1 Ocak 2013 Salı

İçerleyip, içine ilerleyip.


"Rolümün eriyim. Kaslı kollarım, çevik bir vücudum ve sinsi bakışlarım var. Sorulara kendi cevaplarımı verir, ne anlatmak istersem onu konuşurum. Aksi, huysuz ve çoğunlukla muhalefetim. İnsan sevmiyorum. İnsan yerine sevilecek bir çok varlık olduğuna karşı inancım tam. Alkolle aram çok iyi. Kahve ile de öyle. Ama süt ile değil. İçemedim hiç.
Aylarca konuşmadan durabileceğimi iddaa ediyorum. Kıpırdamadan yatarak günler geceler geçirebilir, hiç ses çıkarmadan da anlayabilirim.
Peynirsiz yaşayamam. Yoğurt belki."

İnsan ağlamak için bile analitik düşünür mü? İyice çığrından çıktığına inandığım bu mesele tarafımı ziyadesiyle yormakta. Su dökünce bile ayrılamayan bir kilitlenme yaşıyoruz her defasında. Çok şey denedik tabi, orası kesin. Ne'sin sen? İnsan yorulmaz bile mi allah aşkına?! desen de, isyan çözüm değil, görüyorsun diyorum, cevaben. Safralardan arınmak için yapılanlar aslında sağdan alıp sola koymaktan farksız. Bana "keşke" ile başlayan, pişmanlık ifadelerini sindirmiş özümsemiş tembel ifadeler takınmayınız yeter. Bir tek pişmanlığı sokmuyorum kapıdan, eşikte kalsın. Bırak yatağıma almayı, bir bardak su vermem!

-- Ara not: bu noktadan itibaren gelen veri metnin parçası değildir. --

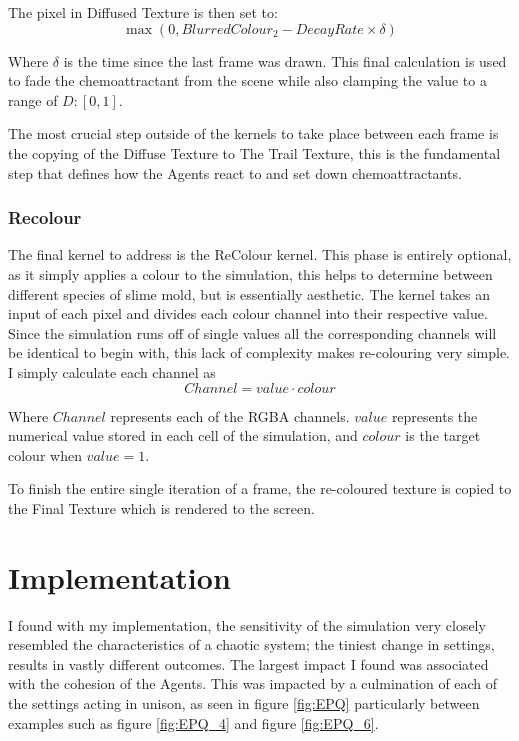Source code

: \documentclass[]{report}
\begin{document}
The pixel in Diffused Texture is then set to:
\begin{equation}
    \max{(0, BlurredColour_2 - DecayRate \times \delta)}
\end{equation}

Where $\delta$ is the time since the last frame was drawn. This final calculation is used to fade the \gls{chemoattractant} from the scene while also clamping the value to a range of $D:[0,1]$.

The most crucial step outside of the kernels to take place between each frame is the copying of the Diffuse Texture to The Trail Texture, this is the fundamental step that defines how the Agents react to and set down \glspl{chemoattractant}.

\subsubsection{Recolour}

The final kernel to address is the ReColour kernel. This phase is entirely optional, as it simply applies a colour to the simulation, this helps to determine between different species of slime mold, but is essentially aesthetic. The kernel takes an input of each pixel and divides each colour channel into their respective value. Since the simulation runs off of single values all the corresponding channels will be identical to begin with, this lack of complexity makes re-colouring very simple. I simply calculate each channel as
\begin{equation}    
    Channel = value \cdot colour
\end{equation}

Where $Channel$ represents each of the RGBA channels. $value$ represents the numerical value stored in each cell of the simulation, and $colour$ is the target colour when  $value = 1$.

To finish the entire single iteration of a frame, the re-coloured texture is copied to the Final Texture which is rendered to the screen.

\section{Implementation}

I found with my implementation, the sensitivity of the simulation very closely resembled the characteristics of a chaotic system; the tiniest change in settings, results in vastly different outcomes. The largest impact I found was associated with the cohesion of the Agents. This was impacted by a culmination of each of the settings acting in unison, as seen in figure  \ref{fig:EPQ} particularly between examples such as figure \ref{fig:EPQ_4} and figure \ref{fig:EPQ_6}.
\end{document}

İnsan yalnızca genetik bir artık yığını. Sınırlarından habersiz, nedensiz özgüvenin tam anlamıyla vücud bulduğu, düşünme eyleminin ne denli kötü kullanılabileceğinin en somut kanıtı. Düzeysizlikler içinde sıkışıp kalmaya - kendi giderken seni de götürmeye - odaklı bir yaşam biçimini esas almış olması zaten başlı başına bir talihsizlik. Buna bağımlı bir yaşam tarzından birşeyler beklemek aslında ne kadar da çarpık. Alenen tüm gerçekler ortada olsa dahi, savunmamızda bu madde yer almıyor. Alamıyor.

Yorgunuz işte.
Basbayagı yorgun, argın, küskün. Ne dersen de. İçerleyip, içine ilerleyip, öksürünceye kadar sürdürüyoruz herşeyi. Bir anlık nefessizlik ile farkına varıp, yeniden tüm zaman dilimlerinde vuku bulduruyoruz. "Biz bu işi iyi yapıyoruz." diyerek gurur bile duyuyoruz üstüne.
Bu kadar mı sahipsiz kaldık farkına varamadan? Ya kim o yanındaki iki ayaklı, bol beyinli varlık?
Hani şu sessizce davet ettiğin, ağırlayıp selam ettiğin?

Yok.


Hep yok.

Ve bünyenin alışkanlıklara verdiği cevaptan nasibi alıp hızla uzaklaşırken, şaşırmana yine fırsat verilmediğini düşünürsün. Bence düşünürsün, ilk akla gelenlerden biri o olur. Birkaç küfür ile bezenmiş kendini duyabileceğin kısık bir ses tonu ile konuşursun. Karşında bir ayna olması işini daha da kolaylaştırır. Omuzların, anca gözlerine bakabilecek cesarete sahip olunca dikleşir.

Neyse ki "alışıksın"dır. "Alışkın"sındır.